Dr. Moore laughed, a rich, full-voiced sound that made Melanie's shoulders relax and an answering smile touch her lips. "None taken, I promise. It's a valid statement. I'd wonder the same thing too, if I weren't me." His grin remained. "I've been a supporter of the museum for many years. I've made
contributions and donations and now and then passed on a contact's name when they had something unique on offer. It so happens that this shipment came as a result of my network of friends. We were very fortunate to win the bidding war on the boxes. I'm sure we won't be disappointed in what they hold. But that, my dear, relies on you."

Melanie's smile faltered. "No pressure," she murmured wryly.

Dr. Moore touched her arm, a fleeting graze of fingers against skin. They were cold. She held off a shiver. "I have no doubt that you'll bear up."

And if she didn't, with a man as charismatic as Dr. Moore pushing for answers, her reputation would no doubt pay the price. Determined not to let her nerves show any more than she had, she summoned another smile. "I'll do my best, of course."

"Of course." He held his hand out again, a business card caught between his second and third fingers. She hadn't seen him reach for it. She took it all the same. "I appreciate that, and I won't keep you." He tapped the edge of the card she held. "The number is my personal line, and it's available to you at all hours of the day. Just in case you need encouragement, or perhaps a little advice. You will call me the moment you find anything of interest, won't you?"

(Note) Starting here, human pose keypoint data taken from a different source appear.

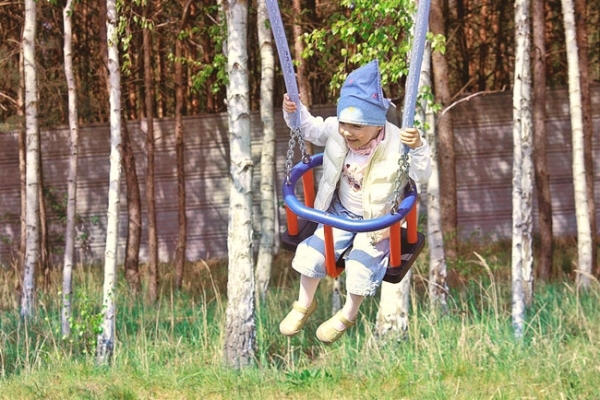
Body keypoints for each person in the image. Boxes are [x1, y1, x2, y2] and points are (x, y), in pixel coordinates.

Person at [279, 60, 432, 344]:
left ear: (377, 123)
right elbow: (309, 128)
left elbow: (422, 175)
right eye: (344, 124)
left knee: (360, 268)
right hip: (339, 213)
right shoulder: (338, 131)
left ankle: (347, 315)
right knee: (310, 254)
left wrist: (418, 147)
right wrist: (294, 111)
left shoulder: (397, 143)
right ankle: (303, 304)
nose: (348, 132)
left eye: (356, 126)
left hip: (377, 223)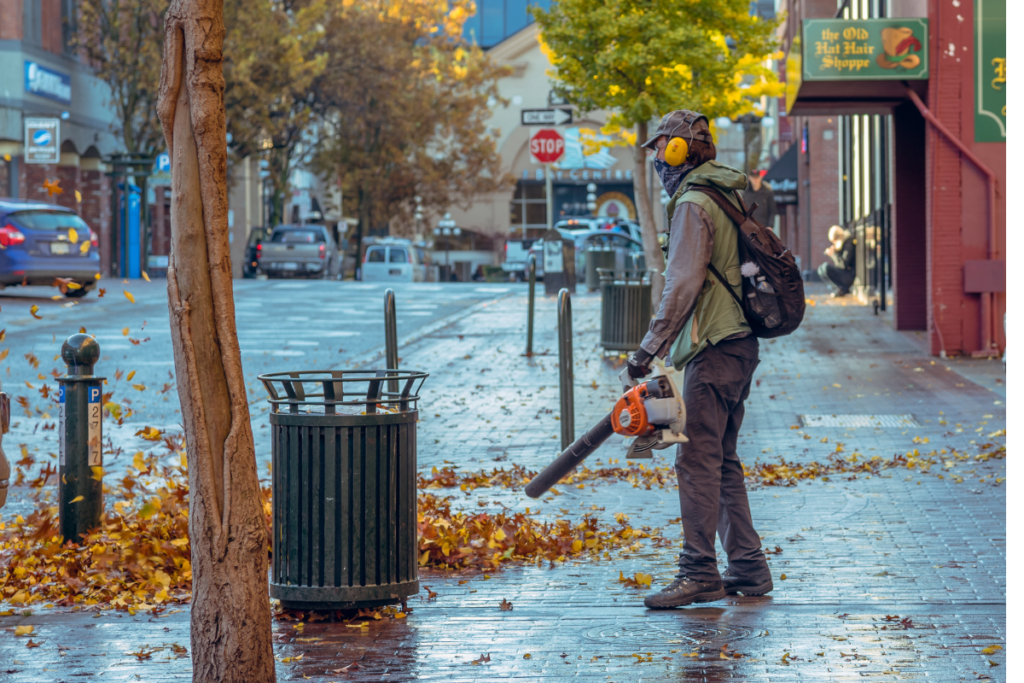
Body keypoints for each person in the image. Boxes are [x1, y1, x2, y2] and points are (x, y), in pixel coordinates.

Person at [627, 110, 772, 609]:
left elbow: (683, 282)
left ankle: (698, 573)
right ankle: (749, 567)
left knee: (695, 461)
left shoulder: (693, 202)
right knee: (721, 458)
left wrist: (649, 347)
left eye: (660, 150)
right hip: (739, 345)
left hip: (716, 347)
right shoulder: (723, 192)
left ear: (676, 150)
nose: (656, 163)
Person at [818, 225, 856, 297]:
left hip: (850, 275)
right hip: (846, 273)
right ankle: (839, 289)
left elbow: (843, 264)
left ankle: (843, 288)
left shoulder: (848, 243)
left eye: (834, 241)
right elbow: (839, 264)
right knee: (820, 269)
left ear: (838, 237)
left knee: (825, 267)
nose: (834, 243)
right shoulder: (843, 244)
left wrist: (833, 254)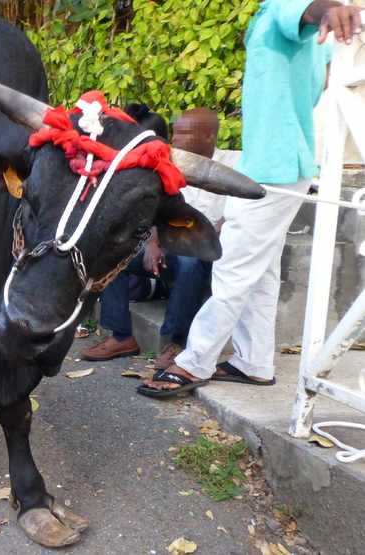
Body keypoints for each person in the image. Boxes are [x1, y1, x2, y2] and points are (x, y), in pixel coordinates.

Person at [139, 0, 364, 398]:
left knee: (231, 266)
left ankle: (194, 363)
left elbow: (308, 12)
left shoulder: (283, 8)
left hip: (272, 163)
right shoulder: (289, 24)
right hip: (284, 159)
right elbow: (323, 72)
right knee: (261, 272)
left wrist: (327, 9)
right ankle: (254, 363)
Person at [83, 108, 224, 367]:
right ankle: (121, 336)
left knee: (190, 261)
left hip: (205, 253)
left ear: (207, 136)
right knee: (114, 254)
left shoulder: (232, 164)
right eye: (176, 132)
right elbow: (157, 208)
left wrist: (209, 230)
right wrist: (152, 243)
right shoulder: (169, 161)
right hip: (170, 246)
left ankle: (175, 341)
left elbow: (237, 218)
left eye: (184, 133)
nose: (176, 139)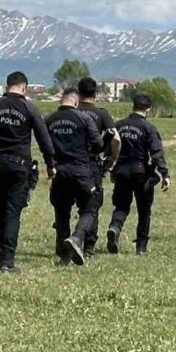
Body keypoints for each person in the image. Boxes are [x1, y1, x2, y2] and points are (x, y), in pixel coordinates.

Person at [0, 71, 55, 273]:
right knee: (13, 212)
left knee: (1, 211)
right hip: (19, 165)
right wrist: (50, 163)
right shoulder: (29, 108)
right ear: (24, 88)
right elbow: (44, 139)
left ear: (7, 86)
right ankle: (7, 261)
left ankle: (0, 255)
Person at [45, 89, 103, 265]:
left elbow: (44, 144)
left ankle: (64, 256)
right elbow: (98, 144)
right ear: (76, 102)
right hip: (81, 170)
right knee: (90, 207)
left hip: (59, 170)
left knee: (62, 212)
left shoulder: (49, 119)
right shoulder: (84, 119)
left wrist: (50, 164)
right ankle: (77, 238)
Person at [107, 94, 170, 255]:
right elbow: (156, 153)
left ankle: (114, 228)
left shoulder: (119, 125)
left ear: (133, 106)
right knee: (144, 210)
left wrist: (109, 167)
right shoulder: (148, 128)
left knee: (121, 206)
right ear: (148, 109)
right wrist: (164, 174)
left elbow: (109, 147)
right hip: (140, 172)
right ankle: (141, 246)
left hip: (121, 171)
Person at [76, 78, 121, 257]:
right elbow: (116, 139)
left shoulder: (73, 112)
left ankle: (63, 241)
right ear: (95, 94)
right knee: (91, 204)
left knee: (66, 205)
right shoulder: (102, 114)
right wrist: (112, 159)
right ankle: (88, 246)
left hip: (70, 163)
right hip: (92, 164)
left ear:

Melanie studied the card. Thick, expensive stock. A bold design in dark green made up of curls and flourishes common in Middle-Eastern script. Exotic and intriguing, like the man himself. Her gaze lifted to his again and she nodded. What else could she do?

"Good." He clapped his hands once, rubbed them together, and stood. A sharp gesture shifted his sleeve back and he peered at his watch. "Excellent timing. I have a lunch appointment I need to keep." He offered another handshake, holding on to her fingers when she accepted and stood. "It's been a pleasure, Ms. Kendrick. I'm sure I'll see you soon."

~

"Could you talk about something
other
than work?" Noura — that was the woman's name, Kade recalled — rolled her eyes as she asked the question. "You're obsessed, I swear. You'd think you had no life outside the lab, and we both know that's not true." Her gaze swung to Kade and she grinned wickedly.

It had more of an effect on Melanie than it did on him.
He smiled a little, but Melanie grabbed at his leg with the hand hidden under the table. Her fingers caught on the seam at the side of his thigh and twisted. Possessive or needing an anchor? He wasn't sure which.

"It's important, Noura. Important to the museum, at least. And that means I have to take it seriously."

"Sure, sure." The other woman waved her hand. "But we're out to relax, Mel. The only serious you should be having now is serious fun." She paused and laughed at herself. Melanie joined in after a moment. "Okay, so I'm bad at slogans, but you get the point."

Kade couldn't blame Noura for nagging. When Melanie called to invite him to join them at Hannadays again, she'd sounded stressed to the point of breaking. She'd told him about her meeting with the mysterious Dr. Moore and Kade had Sylvie running down all the information she could dredge up about him. It wasn't a name he recognized, but that didn't mean it wouldn't flag a file or a mention somewhere in the Unit's archives. It wasn't his job to know all the important aliases. Sylvie would figure it out and tell him if they needed to worry.